En cuanto al tipo de responsabilidad que podría asumir un servidor público en esta materia, debe señalarse que en el ejercicio de estas competencias, como en toda función administrativa, rige el régimen de responsabilidad que se encuentra consagrado en los artículos 199 y siguientes de la Ley General de la Administración Pública, así como en cualquier otra normativa que lo regule, tal como ocurre, por ejemplo, con la Ley contra la Corrupción y el Enriquecimiento Ilícito en la Función Pública (Ley N° 8422), que sanciona las actuaciones del servidor público que impliquen una violación al deber de probidad. 

Sobre el tema de las eventuales responsabilidades que le pueden caber a cualquier funcionario por un incumplimiento de sus deberes, en caso de una conducta en la que medie dolo o culpa grave –de conformidad con lo dispuesto en el artículo 211 de la Ley General de la Administración Pública- los funcionarios públicos que incumplan los deberes propios del cargo que ostentan pueden incurrir en responsabilidad civil, administrativa, disciplinaria y penal. 

Los artículos 190 y siguientes de la Ley General de la Administración Pública contienen las reglas con apego a las cuales debe evaluarse la responsabilidad de la Administración y del servidor público. Dichas normas parten de un principio general de responsabilidad objetiva, que obliga a la Administración a indemnizar los daños producidos por su funcionamiento, sea éste lícito o ilícito, normal o anormal. 

La responsabilidad por conducta ilícita tiende a reparar cualquier tipo de daño o perjuicio sufrido por el administrado; mientras que la responsabilidad por conducta lícita sólo lleva consigo la obligación de indemnizar los daños producidos -no así los perjuicios- siempre que se trate de un daño especial, ya sea por la pequeña proporción de afectados, o por la intensidad excepcional de la lesión.

▸ **Consigna 1**: Copia al pie de la letra los registros, desde el comienzo hasta la línea que contiene "scientific name: Ajuga reptans", incluida esta.

▸ **Datos proporcionados**:
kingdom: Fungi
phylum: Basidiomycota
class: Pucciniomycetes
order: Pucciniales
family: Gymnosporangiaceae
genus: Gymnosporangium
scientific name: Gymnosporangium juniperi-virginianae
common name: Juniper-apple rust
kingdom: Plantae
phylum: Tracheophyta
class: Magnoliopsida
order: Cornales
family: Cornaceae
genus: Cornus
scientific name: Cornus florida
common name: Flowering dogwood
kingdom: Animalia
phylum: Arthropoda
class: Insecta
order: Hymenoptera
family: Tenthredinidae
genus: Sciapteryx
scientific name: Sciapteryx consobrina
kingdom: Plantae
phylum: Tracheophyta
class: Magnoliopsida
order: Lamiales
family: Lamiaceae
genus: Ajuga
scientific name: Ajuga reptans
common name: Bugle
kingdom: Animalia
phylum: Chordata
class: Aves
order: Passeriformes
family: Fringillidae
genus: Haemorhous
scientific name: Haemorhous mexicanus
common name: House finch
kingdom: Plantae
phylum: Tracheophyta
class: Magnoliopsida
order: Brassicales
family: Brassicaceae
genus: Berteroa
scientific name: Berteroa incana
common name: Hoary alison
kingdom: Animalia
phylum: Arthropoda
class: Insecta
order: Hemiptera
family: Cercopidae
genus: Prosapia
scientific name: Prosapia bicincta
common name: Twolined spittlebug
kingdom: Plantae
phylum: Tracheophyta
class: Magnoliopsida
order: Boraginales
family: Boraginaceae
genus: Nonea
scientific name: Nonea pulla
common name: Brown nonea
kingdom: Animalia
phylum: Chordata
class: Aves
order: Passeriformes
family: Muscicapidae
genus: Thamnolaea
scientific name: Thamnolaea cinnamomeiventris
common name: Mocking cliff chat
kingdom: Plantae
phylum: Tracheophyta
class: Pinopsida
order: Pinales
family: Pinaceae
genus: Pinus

▸ **Consigna 2**: Sigue escribiendo el texto sobre la responsabilidad de la Administración y de los servidores públicos a partir de donde termina.

▸ **Respuesta 1**:
kingdom: Fungi
phylum: Basidiomycota
class: Pucciniomycetes
order: Pucciniales
family: Gymnosporangiaceae
genus: Gymnosporangium
scientific name: Gymnosporangium juniperi-virginianae
common name: Juniper-apple rust
kingdom: Plantae
phylum: Tracheophyta
class: Magnoliopsida
order: Cornales
family: Cornaceae
genus: Cornus
scientific name: Cornus florida
common name: Flowering dogwood
kingdom: Animalia
phylum: Arthropoda
class: Insecta
order: Hymenoptera
family: Tenthredinidae
genus: Sciapteryx
scientific name: Sciapteryx consobrina
kingdom: Plantae
phylum: Tracheophyta
class: Magnoliopsida
order: Lamiales
family: Lamiaceae
genus: Ajuga
scientific name: Ajuga reptans

▸ **Respuesta 2**:
Específicamente, en lo que concierne a la responsabilidad del servidor público, la misma Ley General de la Administración Pública establece que será responsable ante terceros y ante la propia Administración el servidor que haya actuado con dolo o culpa grave en el desempeño de sus deberes. En estos casos, la responsabilidad del servidor es solidaria con la propia Administración, esta última debe recobrar íntegramente lo pagado por los daños ocasionados por sus agentes.
También la Administración está facultada para cobrar al funcionario todos los daños y perjuicios que este último le hubiese producido con dolo o culpa grave. Lo anterior aun en el caso de que no se hubiese producido daño alguno a un tercero.
El artículo 198 de la Ley General citada, establece que el plazo con que cuenta la Administración para reclamar indemnizaciones contra servidores públicos prescribirá en cuatro años, contados "…desde que se tenga conocimiento del hecho dañoso".
Partiendo de las reglas citadas, es claro que una persona sobre la cual pesa el deber legal de firmar un acta de un órgano colegiado (ya sea en aplicación del artículo 56.3 de la Ley General de la Administración Pública, o de la normativa especial que rija el funcionamiento de cada órgano colegiado en particular) puede incurrir en responsabilidad civil y administrativa por su negativa a cumplir esa obligación, siempre que se demuestre que su conducta omisiva ha causado un daño a un tercero, a la propia Administración, o a ambos. Esa responsabilidad, en la situación concreta que se analiza, podría surgir de la eventual anulación de un acuerdo del órgano colegiado, por la existencia de un vicio en el acta que lo contiene. 

Por otra parte, el artículo 211 de la Ley General de la Administración Pública hace referencia a la responsabilidad disciplinaria en que podría incurrir el servidor público, cuando participe con dolo o culpa grave en acciones, actos, o contratos, opuestos al ordenamiento jurídico. En tal supuesto, el superior jerárquico del funcionario o, en ausencia de relación jerárquica, quien lo haya nombrado en el puesto, estaría facultado para hacer efectiva esa responsabilidad, responsabilidad que en el caso en estudio, podría comprender incluso la destitución de su puesto.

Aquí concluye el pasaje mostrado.